It is because the skill and generosity of St Martin appeal equally to the people of France, that you can see the episode of his cutting his cape in two, cut into the stones of many a church. In Paris, for instance, it is to be found on the walls of the old church of St Séverin in the Latin Quarter.
It has often seemed to me that the naming of a canal after him was a mistake, for it resembles much more the beggar who went off with his half-cloak, leaving the rest to the chivalrous Seine. A canal, no matter how diligent, is a humble creature and lives only by the charity of a flowing stream. Diligent the canal of St Martin certainly is; its two and three-quarters of a mile length are in-dispensable to the water traffic of the region, particularly of Paris.
Its beginning is in the Water Depot (Garage d’Eau), just west of the Pont d’Austerlitz. When it reaches the Place de la Bastille, it plunges underground and passes mysteriously along below the boulevard Richard Lenoir. At the entrance to this tunnel canal boats find a 50-horsepower tug waiting to take them through; and they go on to the canal de St Denis, by which they find again the Seine, the tug taking back the boats coming from that direction.
Nine locks raise the water of the Seine to the canal de l’Ourcq, which was once a river! It was Napoleon who transformed it; but credit should be given to Leonardo da Vinci, who tried to persuade Francis 1st to do it. It is hard to believe this when you see the l’Ourcq at its source, halfway between Rheims and Epernay. From there it flows gently, parallel to the Marne, towards Pantin, the industrial suburb. Although the canal is fifty-four miles long, only a mile and half lie within Paris. It meets the canal of St Martin in a body of water called the Bassin de la Villette. And at this point we are seventy-five feet above the Seine. The Bassin occupies sixteen acres and is, in reality, a huge reservoir holding sixty-six thousand cubic meters of water.
A hundred years ago, frozen over in winter, the Bassin was as fashionable a resort for skating parties and sledding as the Bois de Boulogne is today. The artists of the period have left us some charming scenes done out here.
And in the summer the Parisians used to amuse them-selves here by jousting. Even today, in spite of the dust of coal, the smell of tar, and the glitter of broken bottles, they occasionally put on a water pageant.
Artists of today who know their Paris come here for certain picturesque bits, and particularly to do the queer high foot-bridge over the Bassin, with the canal boats, the warehouses, cranes, and barrels as decoration. The scene was even done in a modernistic fashion for a successful play, Donagoo, but I doubt if many in the audience recognized it, with its span of three hundred and ten feet shrunk to the needs of the stage.

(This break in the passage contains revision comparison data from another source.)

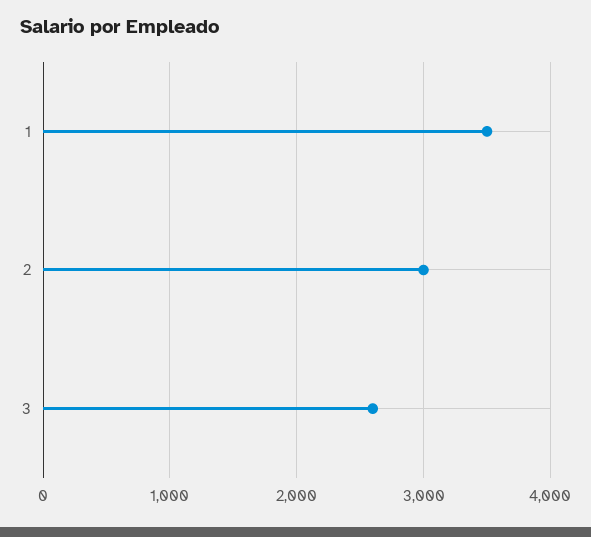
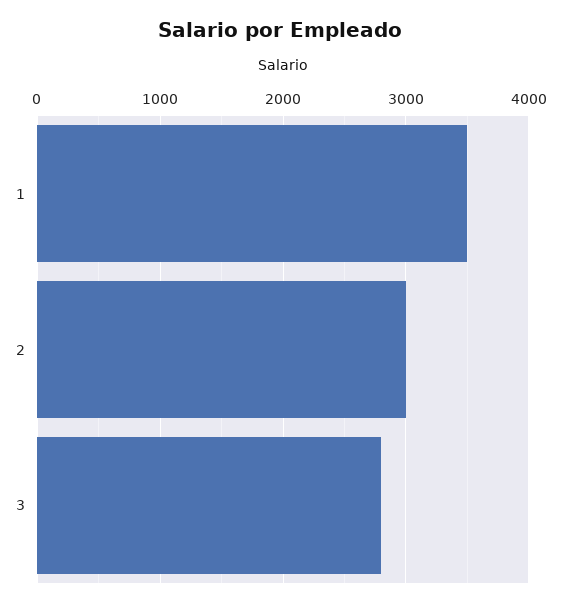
3: 2600 -> 2800

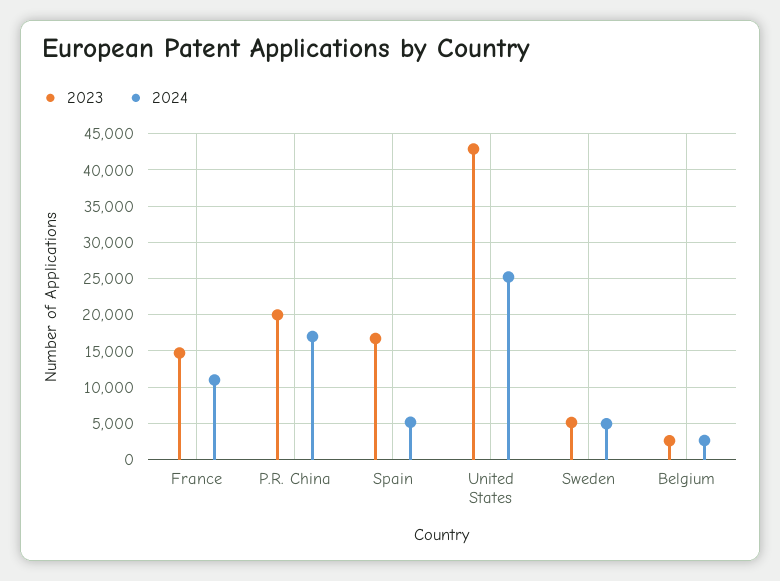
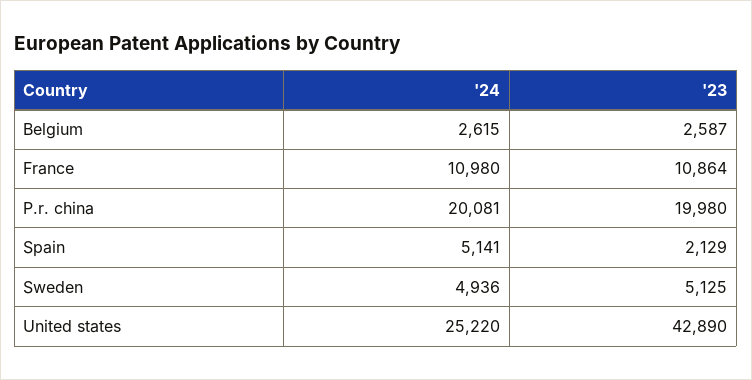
2023, France: 15000 -> 10864
2024, P.R. China: 17000 -> 20081
2023, Spain: 17000 -> 2129

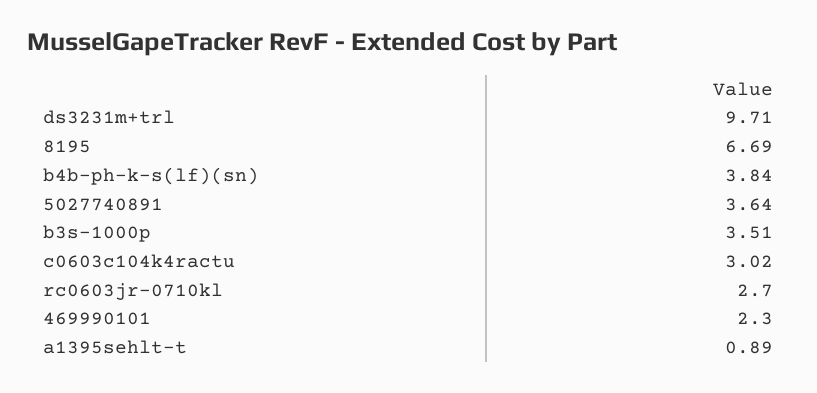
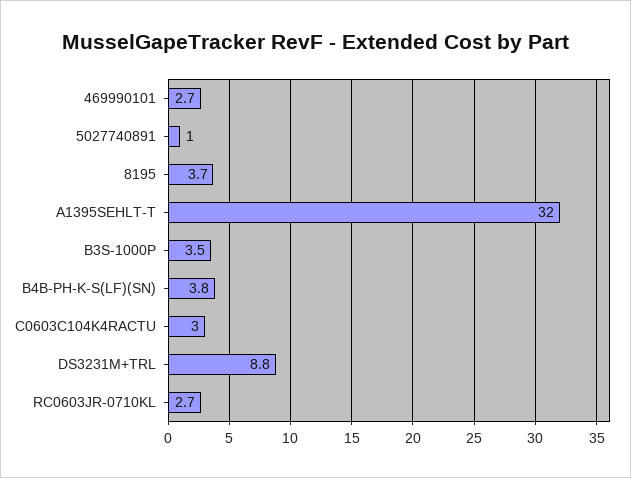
ds3231m+trl: 9.71 -> 8.8
8195: 6.69 -> 3.7
5027740891: 3.64 -> 1
469990101: 2.3 -> 2.7
a1395sehlt-t: 0.89 -> 32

From this bridge you can have one of the most interesting of Paris views: you can see in one glance the Eiffel Tower and the church of the Sacré-Coeur on Montmartre; and if you want to see this scene as one of magic, be there at sunset.
The best way to reach this point is to follow the canal; but be sure then to notice the Customs House at the foot of the Bassin; it is no ordinary structure but the most imposing of those sixty toll-houses which were to surround Paris and make the fortune of the Farmers-General. The building was undertaken in 1784. Ledoux was the architect. You will find two other of his toll-houses, one on the north side of the Parc Monceau and the other at the Place de la Nation. This one is called the Rotonde (rotunda) ; its circular form and its columns belong to history. The old warehouse makes a good back-ground, with its ancient pulleys for hoisting into loft windows all that arrives from the land side to be loaded upon canal boats later.
The rue de Grimée, one of the longest streets in Paris, crosses the Bassin over a hydraulic drawbridge, whose wheels are turned by the water-power of the canal. And beside it, in a tiny square, a village church and a fire-station are fraternizing.
The whole scene is one to remember; the loading and unloading of barges, the cranes, with their H. G. Wells vitality, whose detached mouths gobble sand in the barge only to vomit it gently and without grimace into cement tanks. Plaster and coal, wet hides and sugar it is all in motion.
And who, I ask, named that small building which shivers at the passing of every train over the railroad bridge, “the Trembling Castle” (Château Tremblant) ? Someone with imagination.
The canal of St Denis begins at the upper end and runs or ambles for two miles and a half through the Plain of St Denis, where factories are crowding more each year because of the canal’s practical aid.
If you like to connect places and people, know this significant bit of history: that when Louis XVI was captured with his family at Varennes in his attempted flight, it was through the toll-gate alongside this Customs House that he re-entered Paris !
Or you may prefer this: that in 1814 the King of Prussia, the Czar of Russia, and several other members of the “Allies,” with their troops, besieged the Buttes-Chaumont near here, coming in by this same way. And it was not far from here that Blucher and the Prince of Prussia conquered the French and came in through the Porte de la Villette (today the entrance of the Stockyards of Paris). The armistice of 1814 was signed a stone’s throw from here.
Just an old and dingy canal system, perhaps, but crammed with history, as is nearly every part of Paris!